Task instructions
An exact copy of the lines from the one containing "Processing this notification" to the end of the records below is required, and nothing else.

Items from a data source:
=====

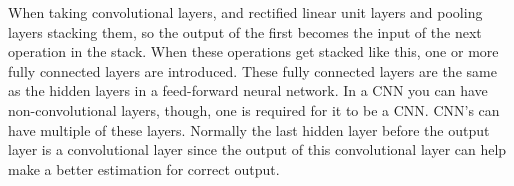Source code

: When taking convolutional layers, and rectified linear unit layers and pooling layers stacking them, so the output of the first becomes the input of the next operation in the stack. When these operations get stacked like this, one or more fully connected layers are introduced. These fully connected layers are the same as the hidden layers in a feed-forward neural network. In a CNN you can have non-convolutional layers, though, one is required for it to be a CNN. CNN's can have multiple of these layers. Normally the last hidden layer before the output layer is a convolutional layer since the output of this convolutional layer can help make a better estimation for correct output.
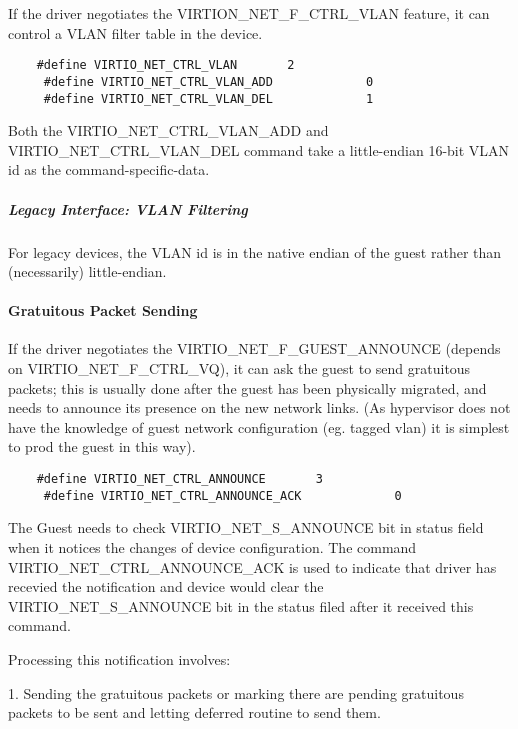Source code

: If the driver negotiates the VIRTION_NET_F_CTRL_VLAN feature, it
can control a VLAN filter table in the device.

\begin{lstlisting}
	#define VIRTIO_NET_CTRL_VLAN       2
	 #define VIRTIO_NET_CTRL_VLAN_ADD             0
	 #define VIRTIO_NET_CTRL_VLAN_DEL             1
\end{lstlisting}

Both the VIRTIO_NET_CTRL_VLAN_ADD and VIRTIO_NET_CTRL_VLAN_DEL
command take a little-endian 16-bit VLAN id as the command-specific-data.

\subparagraph{Legacy Interface: VLAN Filtering}\label{sec:Device Types / Network Device / Device Operation / Control Virtqueue / VLAN Filtering / Legacy Interface: VLAN Filtering}
For legacy devices, the VLAN id is in the
native endian of the guest rather than (necessarily) little-endian.

\paragraph{Gratuitous Packet Sending}\label{sec:Device Types / Network Device / Device Operation / Control Virtqueue / Gratuitous Packet Sending}

If the driver negotiates the VIRTIO_NET_F_GUEST_ANNOUNCE (depends
on VIRTIO_NET_F_CTRL_VQ), it can ask the guest to send gratuitous
packets; this is usually done after the guest has been physically
migrated, and needs to announce its presence on the new network
links. (As hypervisor does not have the knowledge of guest
network configuration (eg. tagged vlan) it is simplest to prod
the guest in this way).

\begin{lstlisting}
	#define VIRTIO_NET_CTRL_ANNOUNCE       3
	 #define VIRTIO_NET_CTRL_ANNOUNCE_ACK             0
\end{lstlisting}

The Guest needs to check VIRTIO_NET_S_ANNOUNCE bit in status
field when it notices the changes of device configuration. The
command VIRTIO_NET_CTRL_ANNOUNCE_ACK is used to indicate that
driver has recevied the notification and device would clear the
VIRTIO_NET_S_ANNOUNCE bit in the status filed after it received
this command.

Processing this notification involves:

1. Sending the gratuitous packets or marking there are pending
  gratuitous packets to be sent and letting deferred routine to
  send them.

=====

Answer for the task
Processing this notification involves:

1. Sending the gratuitous packets or marking there are pending
  gratuitous packets to be sent and letting deferred routine to
  send them.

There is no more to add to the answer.